A major IT roll-out impacted Hamilton Beach Brands’ revenues in the third quarter, but the company said it expected to capture a “significant” amount of the shortfall in Q4.
The firm, known for its food prep appliances, saw revenues fall from $149.5m to $110.5m for the three months to the end of September, as it suffered a net loss of $2m compared to $600,000 profit a year earlier.
The company blamed shipping challenges relating to the implementation of a new enterprise resource planning (ERP) system for some of its problems.
The cutover to the new platform temporarily reduced shipping capabilities at the company’s US distribution center, compounding unanticipated constraints in the transportation industry.
It said that while the project had created “greater than expected challenges” for the business, all the shipping hurdles have now been resolved and it expects to benefit in future years from the conversion to a more efficient and secure system.

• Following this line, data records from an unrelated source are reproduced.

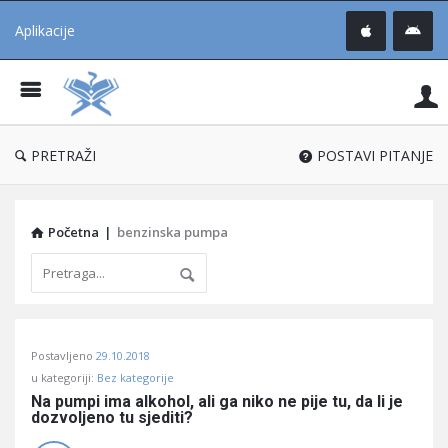
Aplikacije
Pit
Uč
®
PRETRAŽI
POSTAVI PITANJE
Početna
|
benzinska pumpa
Pitaj
Postavljeno
29.10.2018
Učene
u kategoriji:
Bez kategorije
®
Na pumpi ima alkohol, ali ga niko ne pije tu, da li je 
dozvoljeno tu sjediti?
Latest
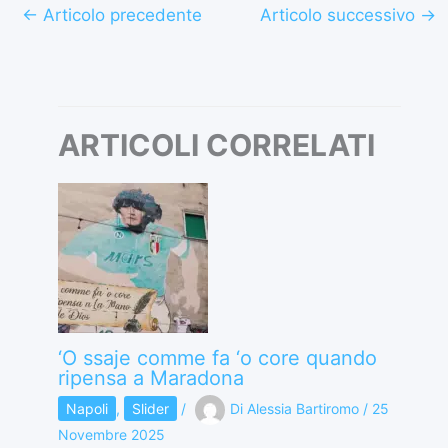
←
Articolo precedente
Articolo successivo
→
ARTICOLI CORRELATI
‘O ssaje comme fa ‘o core quando
ripensa a Maradona
Napoli
,
Slider
/
Di
Alessia Bartiromo
/
25
Novembre 2025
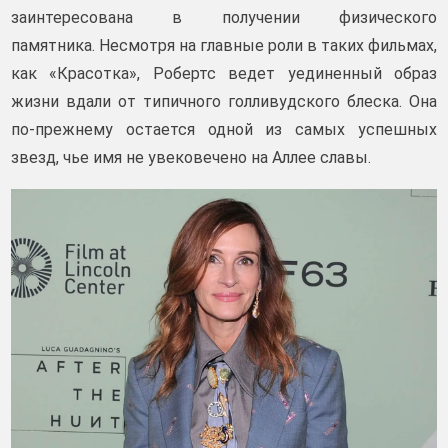
заинтересована в получении физического
памятника. Несмотря на главные роли в таких фильмах,
как «Красотка», Робертс ведет уединенный образ
жизни вдали от типичного голливудского блеска. Она
по-прежнему остается одной из самых успешных
звезд, чье имя не увековечено на Аллее славы.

The company said it has enhanced its shipping capabilities by adding warehouse personnel and lift equipment, extending shifts and augmenting capacity with temporary third-party facilities.
It has also been able to convert some of the order volume with its largest retail customers to direct import to further ease the strain on its shipping capabilities.
Unprecedented demand in the US and Canada continues as homebound consumers engage in more than usual meal and beverage preparation during the pandemic, it said.
Commercial customers in the foodservice and hospitality industries, meanwhile, are beginning to order again as they adjust to the new world created by the global pandemic, it added.
Hamilton Beach Brands has introduced more than 50 new products this year and expects to introduce approximately 100 more new products over the next 24 months.
Based on its current outlook, the company expects total revenue for the second half of 2020 to be in line with last year’s second half and operating profit to increase approximately 20%.